The plantar fascia is a fan-shaped piece of connective tissue, forming an inverted sling under the sole of the foot reaching from the heel to the ball of the foot. It helps to form the longitudinal “arch” on the underside of the foot. Normally, the plantar fascia gives both static support to the foot’s arch, as well as shock absorption during movements such as running, jumping and walking. With overuse, the collagen fibres which make up this fascia become disrupted and undergo cellular change. Whilst there is not any chemical inflammation as such, this collagen disarray causes tightness under the foot and commonly pain, particularly under the heel.
Pain from plantar fasciitis usually starts gradually, rather than from a single traumatic episode. Typically worse in the morning when first getting out of bed, or after prolonged periods of standing, this pain will often reduce with exercise as the foot starts to warm up. There will often then be a constant ache following training or activity. In more severe cases however, the pain may actually increase with activity and be present even with weight-bearing on the affected foot.
A foot that either pronates (“flat feet”) or supinates (“high arches”) may precipitate plantar fasciitis. This can be due to an increased strain on the plantar fascia at the heel attachment as it attempts to stabilise the arch during push off, or to absorb shock as the foot is adapting to the ground underneath it. Runners and dancers are at risk of developing this condition, as there is a lot of load placed on the plantar fascia during full plantarflexion (pointing the ankle) combined with full extension of the ball of the foot (imagine that you were rising onto the balls of your feet to peek over a high fence).
Ankle stiffness, non-supportive footwear, and excessive walking (particularly in the older person) can also contribute. Other factors are commonly seen, such as obesity and work-related long periods of standing on hard surfaces.

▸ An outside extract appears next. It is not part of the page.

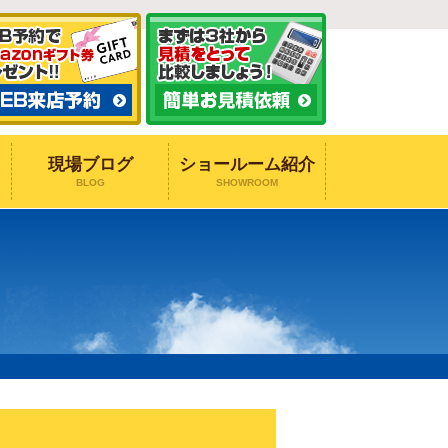
現場ブログ
ショールーム紹介
BLOG
SHOWROOM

Physiotherapy treatment can be extremely effective for plantar fasciitis. Unfortunately, a period of resting from aggravating activities may be advised initially, along with regular application of ice-packs and stretches for the plantar fascia. A simple way to do this is to rest your toes with the ball of your foot against a low step or brick. Then keeping your heel on the ground, lunge so that your knee moves forward over your foot. Stretching tight muscles further up the leg is important, particularly the calf, as well as hamstrings and gluteals. Self-massage on the sole of the foot with a golf ball, or frozen water bottle laid flat, can be performed while standing to achieve a firm and effective massage. Techniques used by your Physio may include massage, foot mobilisation, taping, ultrasound, strengthening exercises for the intrinsic foot muscles to improve arch support, and correction of contributing factors such as poor biomechanics, muscle imbalances and running technique. Plantar fasciitis requires more than just an overnight fix, but be patient! Following good advice from your health professional will lead you on the path to a steady recovery.